Author index

Abstract

The thermal stability of adenylate kinase from the thermoacidophilic archaeon Sulfolobus acidocaldarius was characterized comprehensively using denaturant-induced unfolding, differential scanning calorimetry, circular dichroism spectroscopy, and enzymological inactivation studies. The thermally induced unfolding of the protein is irreversible due to aggregation, whereas the unfolding induced by guanidinium chloride is reversible. The protein is known to be a homotrimer in its native state and we established that it unfolds upon dissociation in the case of denaturant unfolding. We measured the thermodynamic stability of the protein in a temperature range from 5 to 70°C using denaturant unfolding.
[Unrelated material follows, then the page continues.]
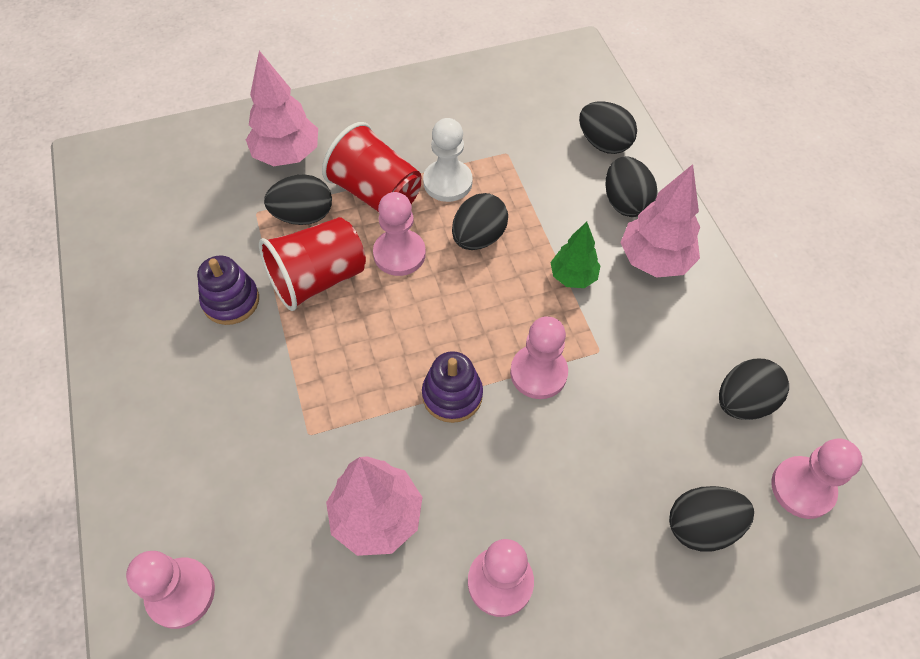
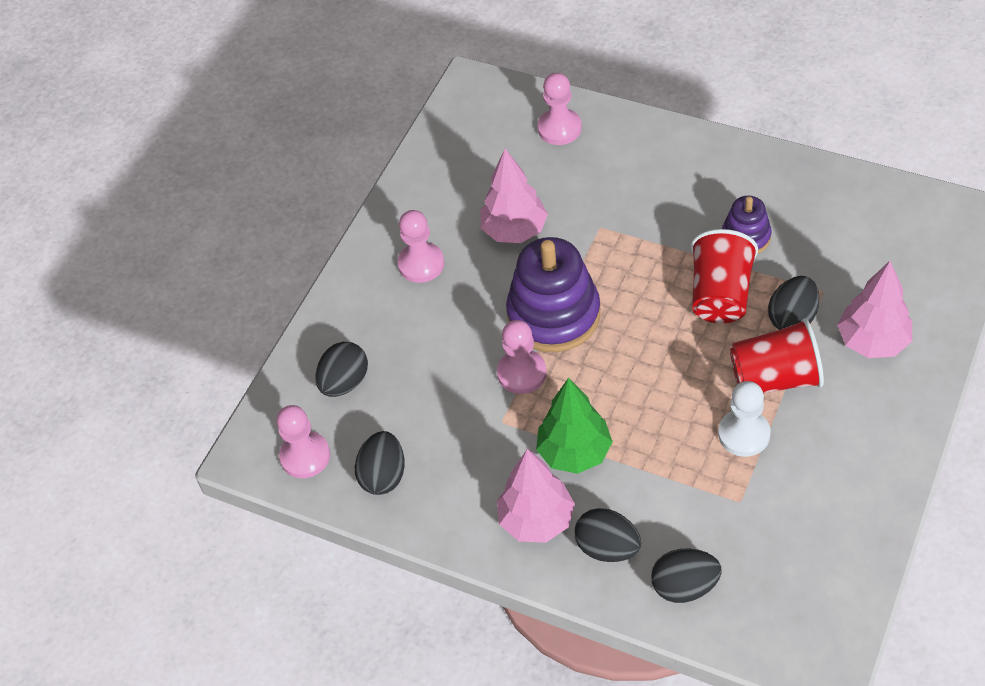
camera: 140 degrees right, 5 degrees down
(399, 254) = (698, 356): pink pawn -> none
(452, 395) = (554, 315): purple stacking toy -> purple stacking toy, size x1.86
(478, 237) = (667, 417): black egg -> none
(573, 277) = (574, 452): green tree -> green tree, size x1.58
The protein has a maximum of stability (intrinsic free energy) of 31 kcal/mol-trimer (130 kJ/mol-trimer) at 32°C (based on the linear extrapolation model). The heat capacity change upon unfolding ΔCp and the m-value were considered to be constant in this temperature range and calculated to be 2.86 kcal/mol-trimer (11.9 kJ/mol-trimer) and 5.67 kcal/mol-trimer M (23.7 kJ/mol-trimer M), respectively. The influence of trimerization on thermodynamic stability was investigated. The several interrelated aspects of thermal stability such as unfolding kinetics, the temperature-dependence of the free energy, and the concentration and temperature-dependencies of the fraction of denatured protein are described quantitatively. The properties of the Gibbs-Helmholtz function of the adenylate kinase from S. acidocaldarius, in particular, and of oligomeric proteins, in general terms, are discussed and compared with the properties of the analogous function for monomeric proteins. Moreover, we discuss methodological aspects: we obtained the analytical expression of the denaturant-unfolding isotherm for homotrimeric proteins; we include a formula Appendix containing the derivations of the expressions used.